READING PASSAGE:

Belgian police and soldiers on Thursday sealed off part of central Brussels after finding gas canisters in a car driven by a man known to have been radicalised, officials said.
Belgium remains on high alert as it prepares to mark the first anniversary of last year's Islamic State-inspired attacks on the Brussels metro and airport which killed 32 people.
Prosecutors said the man was detained and is being questioned. Reports said he had previously gone to Syria but officials did not confirm that.
"The car was stopped because the driver jumped several red lights. The police then noticed several gas canisters in the boot and rather than take any risks, they called for help from the army bomb squad," a police spokeswoman said.
Local mayor Charles Picque told AFP the driver was "someone potentially dangerous" who was listed as radicalised.
"When you put it all together... and that there were gas cannisters in the boot, which he did not want to open, then obviously you have to be prudent," Picque said.

STORED DATA:
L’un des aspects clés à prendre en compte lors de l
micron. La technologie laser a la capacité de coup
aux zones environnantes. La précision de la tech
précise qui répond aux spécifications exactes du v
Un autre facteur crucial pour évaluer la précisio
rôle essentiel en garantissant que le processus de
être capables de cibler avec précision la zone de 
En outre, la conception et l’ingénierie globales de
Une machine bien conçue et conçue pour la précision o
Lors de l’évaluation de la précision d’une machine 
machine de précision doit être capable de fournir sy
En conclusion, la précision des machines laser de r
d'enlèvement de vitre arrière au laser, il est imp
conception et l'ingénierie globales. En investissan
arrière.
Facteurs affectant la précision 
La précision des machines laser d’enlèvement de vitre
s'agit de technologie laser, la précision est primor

* * *

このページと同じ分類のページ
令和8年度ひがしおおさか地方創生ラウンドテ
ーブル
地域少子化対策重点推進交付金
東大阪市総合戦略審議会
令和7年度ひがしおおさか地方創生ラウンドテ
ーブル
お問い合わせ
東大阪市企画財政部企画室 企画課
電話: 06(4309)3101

EXERCISE INSTRUCTIONS:
1) Rewrite the paragraph of the news report that begins "The car was stopped" as one shorter sentence that keeps its main facts.
2) Repeat the news report's wording between "Belgian police and" and "not confirm that.", inclusive.
3) Answer from the news report:
(a) How many people were killed in last year's attacks on the Brussels metro and airport?
(b) According to prosecutors, what has happened to the man?
(c) Who told AFP that the driver was "someone potentially dangerous"?
The records can be set aside.

EXERCISE RESULTS:
1) A police spokeswoman said the car was pulled over for running several red lights, and when officers saw several gas canisters in the trunk, they called in the army bomb squad rather than take any risks.

2)
Belgian police and soldiers on Thursday sealed off part of central Brussels after finding gas canisters in a car driven by a man known to have been radicalised, officials said.
Belgium remains on high alert as it prepares to mark the first anniversary of last year's Islamic State-inspired attacks on the Brussels metro and airport which killed 32 people.
Prosecutors said the man was detained and is being questioned. Reports said he had previously gone to Syria but officials did not confirm that.

3)
(a) 32 people.
(b) He was detained and is being questioned.
(c) Local mayor Charles Picque.